FRAGMENTO DEL TEXTO:
Un hombre contempla una fotografía de Sylla en una exposición sobre su obra en Saint Louis. Fotografía: José Miguel Cerezo Sáez



Aunque, en realidad, Sylla nació en la región de Casamance (ver MN 667, pp. 20-25), al sur, en 1934. De allí partió a este puerto mítico ubicado a pocos kilómetros de la frontera con Mauritania. En la década de los 50 empezó a desarrollar esa pasión que hoy provoca el orgullo y la admiración de los vecinos. Con una juventud de estreno y absorbiendo la atmósfera vibrante que procuraban sus diferentes distritos, se atrevió con la fotografía. «Con 20 años ya trabajaba con algunos estudios o publicaciones», indica, rememorando aquella etapa de júbilo: al trasluz de unas gafas con montura y lentes robustas se adivina una chispa en las pupilas.

Por aquellos días, Saint Louis era un nudo comercial y cultural de África occidental. Constaba como colonia francesa y como capital del país junto a la contigua Mauritania. La metrópoli albergaba un canal de correspondencia aérea y marítima con los continentes americano y europeo, y su población competía en número con la de Dakar, que tomó el relevo institucional en 1960, tras la independencia. En la actualidad ronda los 250.000 habitantes. Por la isla que se forma en la desembocadura del río Senegal –principal núcleo administrativo, declarado Patrimonio de la Humanidad en el año 2000 y unido a tierra firme por el puente Faidherbe, diseñado por Gustave -Eiffel– -caminaban negociantes, buscavidas o viajeros, aparte de los moradores habituales.
 
Detalle de fotografías y notas personales de Adama Sylla en su casa de Saint Louis. Fotografía: José Miguel Cerezo Sáez
Una forma de ganarse la vida

Sylla, que ya manejaba alguno de los múltiples aparatos provenientes de ultramar, se formó en la Casa de la Juventud. Este centro de creación sirvió de trampolín a un longevo oficio. Primero le dio la oportunidad de ejercer en el laboratorio del denominado Instituto Fundamental del África Negra –hoy Centro de Búsqueda y Documentación de Senegal (CRDS, por sus siglas en francés)– y después le empujó a emprender por su cuenta. Con algunas lecciones adquiridas y una cámara réflex, el veinteañero montó un pequeño local en su casa, situada entonces en Guet N’dar, al otro lado del parcelado colonial y nicho de pescadores.

MATERIAL:
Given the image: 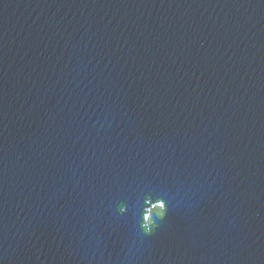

CONSIGNA: Prosiga el fragmento sobre el fotógrafo Adama Sylla en Saint Louis a partir de su última oración. Las líneas no intervienen en este ejercicio.

RESULTADO DEL EJERCICIO:
Era esa comunidad, llamada lebou, con una posición económica medianamente cómoda, quien solicitaba sus servicios. Retrataba a los diferentes familiares en situaciones dignas de ser inmortalizadas: el regreso de una ardua travesía a bordo de una embarcación –los famosos cayucos o pirogues–, el nacimiento de un niño, su aniversario o un enlace matrimonial. Lo catalogado ahora en tono jocoso como «la BBC de la fotografía» –bodas, bautizos y comuniones– le servía de ejercicio lucrativo para ir avanzando en sus objetivos: «Respondía a motivos de identidad», anota. Aquello le proporcionaba «el placer del estudio», según sus palabras, pero no el trajín de lo cotidiano.

De esa labor provechosa pasó a una faceta multidisciplinar. «Podía ganar en un día lo de un mes porque venía gente adinerada», apunta bajo ese collage de lienzos y archivadores que le envuelve durante tantas horas de soledad justo al otro lado de la urbe, en el barrio residencial de Ndioloffène. Adama Sylla gozaba ya de cierta reputación. Ni siquiera le hacía falta publicidad para que acudieran clientes. «Era el fotógrafo del barrio», señala, calculando que podía revelar unos 100 clichés al día. Con esos grabados aumentaba su fortuna y soñaba con otros lances: en medio de un ambiente convulso, con una descolonización en proceso y la incertidumbre del futuro, el profesional quiso dar un brinco al latir callejero.

«Hacía de todo: deportes, paisaje, arte o celebraciones», recuerda. De repente, salió de lo estático al movimiento. De la habitación al aire libre. «En 1964 estuve un año en París y me decidí a probar», esgrime, pedaleando a duras penas por su agitada biografía. «También fui a Gambia, Costa de Marfil, Congo o Alemania. ¡Vi Múnich, Dusseldorf, Hamburgo…, 11 ciudades alemanas invitado por el Gobierno Federal, en 1968!», exclama entre divagaciones: «Lo que nunca quise fue quedarme en Europa. Si acaso, unas semanas». Eso sí, le quedó claro que su papel era documentar, registrar los cambios de cada época.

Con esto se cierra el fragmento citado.